> [Task to carry out]
Transcribe all of the records precisely as they are presented.

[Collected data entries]
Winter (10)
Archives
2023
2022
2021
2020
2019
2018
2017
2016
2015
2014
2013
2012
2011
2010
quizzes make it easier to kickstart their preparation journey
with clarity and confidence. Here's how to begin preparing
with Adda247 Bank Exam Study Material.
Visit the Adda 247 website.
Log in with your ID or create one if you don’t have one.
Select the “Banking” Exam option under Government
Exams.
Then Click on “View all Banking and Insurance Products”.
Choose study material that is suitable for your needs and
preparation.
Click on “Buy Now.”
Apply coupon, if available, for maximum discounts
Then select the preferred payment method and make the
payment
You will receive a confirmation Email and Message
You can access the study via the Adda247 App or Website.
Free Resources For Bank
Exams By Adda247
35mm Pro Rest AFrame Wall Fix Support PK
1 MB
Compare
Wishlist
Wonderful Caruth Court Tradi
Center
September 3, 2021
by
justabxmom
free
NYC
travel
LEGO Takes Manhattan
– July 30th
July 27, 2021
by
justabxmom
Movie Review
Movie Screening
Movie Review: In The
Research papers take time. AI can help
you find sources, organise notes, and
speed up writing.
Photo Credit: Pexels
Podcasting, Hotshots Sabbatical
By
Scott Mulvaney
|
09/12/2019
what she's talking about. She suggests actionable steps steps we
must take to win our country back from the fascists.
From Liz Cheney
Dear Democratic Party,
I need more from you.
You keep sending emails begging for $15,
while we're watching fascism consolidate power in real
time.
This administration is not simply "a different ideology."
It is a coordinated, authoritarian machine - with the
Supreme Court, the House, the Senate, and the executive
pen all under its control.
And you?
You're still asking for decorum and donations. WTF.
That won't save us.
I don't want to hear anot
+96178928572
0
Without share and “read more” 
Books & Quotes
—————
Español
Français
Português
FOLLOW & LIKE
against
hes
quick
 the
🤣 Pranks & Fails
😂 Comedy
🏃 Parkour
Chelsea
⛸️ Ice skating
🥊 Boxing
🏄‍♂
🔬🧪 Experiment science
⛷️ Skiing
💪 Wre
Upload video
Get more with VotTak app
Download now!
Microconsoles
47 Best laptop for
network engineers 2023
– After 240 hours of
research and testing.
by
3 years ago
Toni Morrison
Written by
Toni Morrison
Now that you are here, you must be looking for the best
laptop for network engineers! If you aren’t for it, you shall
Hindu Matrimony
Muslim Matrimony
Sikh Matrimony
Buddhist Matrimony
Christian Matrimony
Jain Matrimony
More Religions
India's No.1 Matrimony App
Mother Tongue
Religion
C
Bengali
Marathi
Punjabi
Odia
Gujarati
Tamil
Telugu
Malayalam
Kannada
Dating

> [The completed task]
Winter (10)
Archives
2023
2022
2021
2020
2019
2018
2017
2016
2015
2014
2013
2012
2011
2010
quizzes make it easier to kickstart their preparation journey
with clarity and confidence. Here's how to begin preparing
with Adda247 Bank Exam Study Material.
Visit the Adda 247 website.
Log in with your ID or create one if you don’t have one.
Select the “Banking” Exam option under Government
Exams.
Then Click on “View all Banking and Insurance Products”.
Choose study material that is suitable for your needs and
preparation.
Click on “Buy Now.”
Apply coupon, if available, for maximum discounts
Then select the preferred payment method and make the
payment
You will receive a confirmation Email and Message
You can access the study via the Adda247 App or Website.
Free Resources For Bank
Exams By Adda247
35mm Pro Rest AFrame Wall Fix Support PK
1 MB
Compare
Wishlist
Wonderful Caruth Court Tradi
Center
September 3, 2021
by
justabxmom
free
NYC
travel
LEGO Takes Manhattan
– July 30th
July 27, 2021
by
justabxmom
Movie Review
Movie Screening
Movie Review: In The
Research papers take time. AI can help
you find sources, organise notes, and
speed up writing.
Photo Credit: Pexels
Podcasting, Hotshots Sabbatical
By
Scott Mulvaney
|
09/12/2019
what she's talking about. She suggests actionable steps steps we
must take to win our country back from the fascists.
From Liz Cheney
Dear Democratic Party,
I need more from you.
You keep sending emails begging for $15,
while we're watching fascism consolidate power in real
time.
This administration is not simply "a different ideology."
It is a coordinated, authoritarian machine - with the
Supreme Court, the House, the Senate, and the executive
pen all under its control.
And you?
You're still asking for decorum and donations. WTF.
That won't save us.
I don't want to hear anot
+96178928572
0
Without share and “read more” 
Books & Quotes
—————
Español
Français
Português
FOLLOW & LIKE
against
hes
quick
 the
🤣 Pranks & Fails
😂 Comedy
🏃 Parkour
Chelsea
⛸️ Ice skating
🥊 Boxing
🏄‍♂
🔬🧪 Experiment science
⛷️ Skiing
💪 Wre
Upload video
Get more with VotTak app
Download now!
Microconsoles
47 Best laptop for
network engineers 2023
– After 240 hours of
research and testing.
by
3 years ago
Toni Morrison
Written by
Toni Morrison
Now that you are here, you must be looking for the best
laptop for network engineers! If you aren’t for it, you shall
Hindu Matrimony
Muslim Matrimony
Sikh Matrimony
Buddhist Matrimony
Christian Matrimony
Jain Matrimony
More Religions
India's No.1 Matrimony App
Mother Tongue
Religion
C
Bengali
Marathi
Punjabi
Odia
Gujarati
Tamil
Telugu
Malayalam
Kannada
Dating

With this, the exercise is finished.